The Hùng King Temple Festival is Vietnam’s most important cultural and spiritual event. Celebrated annually in honor of the Hùng Kings — mythic founders of the Vietnamese nation — the festival draws thousands of pilgrims, performers, and curious travellers to Phú Thọ Province every April.
It’s a magnificent blend of ritual, legend, and public celebration: dragon-boat regattas, solemn pilgrimages, traditional music and dance, and a sense of continuity between ancient myths and modern‐day identity.

What to Expect
Ritual Pilgrimage
Pilgrims from across the country journey to the Temple of the Hùng Kings, located on Nghĩa Lĩnh Mountain. Many arrive in traditional áo dài, some wearing incense sticks in hand. They file through gates and courtyards, enter the main shrine, bow before altars, and offer prayers and incense. The air is heavy with reverence, devotion, and history.
Ceremonial Highlights
Key moments include the opening rites led by government and religious officials, aerial dragon dance performances, offerings of food and symbolic gifts, and traditional chèo, xẩm, and ca trù music performances that evoke the ancient courtly arts.
Local Festivities
Beyond rituals, the festival morphs into a lively fair: folk game booths, stalls selling regional food, craft exhibitions, street performances, and boat races on the lake nearby. Families picnic, children run with paper lanterns, and groups of friends move from temple courtyards to snack stalls and back again as the day stretches into night.
Atmosphere
There’s a striking duality: moments of contemplative silence and ancestral calling inside the temple, followed by bursts of color, laughter, and the scent of grilled food in the fair areas. The festival is as much a social event as a spiritual journey.

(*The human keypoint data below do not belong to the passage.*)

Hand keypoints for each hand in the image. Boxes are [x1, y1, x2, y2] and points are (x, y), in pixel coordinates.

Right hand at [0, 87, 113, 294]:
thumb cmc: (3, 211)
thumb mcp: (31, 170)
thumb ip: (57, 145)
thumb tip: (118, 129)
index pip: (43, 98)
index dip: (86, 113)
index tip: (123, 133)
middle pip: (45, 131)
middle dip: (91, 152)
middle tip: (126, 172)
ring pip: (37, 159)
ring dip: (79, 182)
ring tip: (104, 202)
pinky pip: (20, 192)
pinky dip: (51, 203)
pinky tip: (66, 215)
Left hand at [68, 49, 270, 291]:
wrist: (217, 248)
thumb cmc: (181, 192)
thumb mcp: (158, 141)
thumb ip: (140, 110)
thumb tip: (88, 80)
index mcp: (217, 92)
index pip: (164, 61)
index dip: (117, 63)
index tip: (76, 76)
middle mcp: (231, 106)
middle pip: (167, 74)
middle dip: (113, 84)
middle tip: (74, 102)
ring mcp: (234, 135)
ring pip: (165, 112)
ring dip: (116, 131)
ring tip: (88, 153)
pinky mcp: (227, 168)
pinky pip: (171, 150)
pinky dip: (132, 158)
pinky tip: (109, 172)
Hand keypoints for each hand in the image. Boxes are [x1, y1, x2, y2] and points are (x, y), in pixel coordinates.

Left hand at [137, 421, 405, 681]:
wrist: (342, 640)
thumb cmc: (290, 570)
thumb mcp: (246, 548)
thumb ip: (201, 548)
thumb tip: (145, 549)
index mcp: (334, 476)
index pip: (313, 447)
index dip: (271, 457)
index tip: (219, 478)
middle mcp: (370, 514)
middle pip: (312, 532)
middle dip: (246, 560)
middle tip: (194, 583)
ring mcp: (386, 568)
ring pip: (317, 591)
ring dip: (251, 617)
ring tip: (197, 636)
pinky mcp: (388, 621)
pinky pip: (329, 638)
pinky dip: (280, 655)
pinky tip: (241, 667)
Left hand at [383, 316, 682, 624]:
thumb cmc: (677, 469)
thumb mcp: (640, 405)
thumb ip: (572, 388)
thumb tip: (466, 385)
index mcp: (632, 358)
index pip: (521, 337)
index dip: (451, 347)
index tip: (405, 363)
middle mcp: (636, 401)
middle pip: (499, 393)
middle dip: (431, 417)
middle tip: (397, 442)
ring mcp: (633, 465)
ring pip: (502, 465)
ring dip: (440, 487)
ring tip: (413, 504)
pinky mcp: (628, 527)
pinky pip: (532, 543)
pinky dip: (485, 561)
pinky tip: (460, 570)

I arrived just before dawn and watched pilgrims in white áo dài forming slow, disciplined lines at the foot of Nghĩa Lĩnh Mountain. Incense smoke curled into the morning sky as drums and bells called them onward. Later, inside the main shrine’s courtyard, I saw families bow together, fingers clasped, heads bowed—not speaking, just breathing with the ritual.

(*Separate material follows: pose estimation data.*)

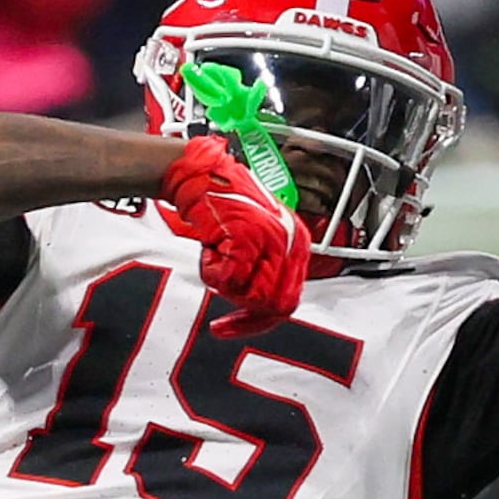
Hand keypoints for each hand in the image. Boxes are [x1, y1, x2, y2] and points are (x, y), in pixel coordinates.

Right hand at [155, 135, 309, 335]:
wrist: (200, 173)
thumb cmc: (223, 203)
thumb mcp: (259, 234)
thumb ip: (267, 267)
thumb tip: (265, 306)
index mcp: (298, 241)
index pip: (289, 298)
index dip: (261, 320)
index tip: (235, 326)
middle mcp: (290, 241)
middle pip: (275, 304)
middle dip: (244, 312)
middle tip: (222, 311)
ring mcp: (270, 239)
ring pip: (251, 297)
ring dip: (224, 285)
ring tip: (215, 256)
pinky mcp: (247, 238)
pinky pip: (226, 280)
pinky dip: (210, 271)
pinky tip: (208, 248)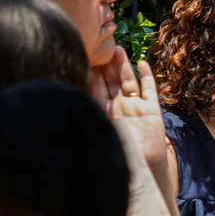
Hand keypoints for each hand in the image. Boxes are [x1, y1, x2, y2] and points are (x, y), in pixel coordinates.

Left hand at [92, 50, 168, 173]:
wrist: (141, 169)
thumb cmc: (116, 154)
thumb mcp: (96, 132)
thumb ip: (85, 117)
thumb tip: (63, 102)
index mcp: (103, 113)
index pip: (95, 88)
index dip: (92, 72)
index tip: (86, 54)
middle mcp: (119, 109)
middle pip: (111, 81)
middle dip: (106, 64)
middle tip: (102, 46)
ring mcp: (136, 109)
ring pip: (128, 82)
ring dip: (123, 66)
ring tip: (118, 49)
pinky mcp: (151, 111)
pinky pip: (149, 90)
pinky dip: (146, 76)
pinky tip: (142, 63)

Mid-morning, outside the temple walls, the mood shifted. Children darted between food stalls, mothers called their kids over to try sweet chè, and tourists wandered from booth to booth, sampling bánh dầy, rice paper rolls, and sipping tea. A dragon-boat rehearsal on the lake nearby drew curious onlookers, music drifted out from tents, and the air smelled of incense and grilled sausage.
As I left that evening, lanterns twinkled above the courtyards, the temple façade glowed softly in uplights, and the hum of people moved from ceremony to celebration around me. It felt like a living bridge between past and present—something Vietnam does quietly, but insistently well.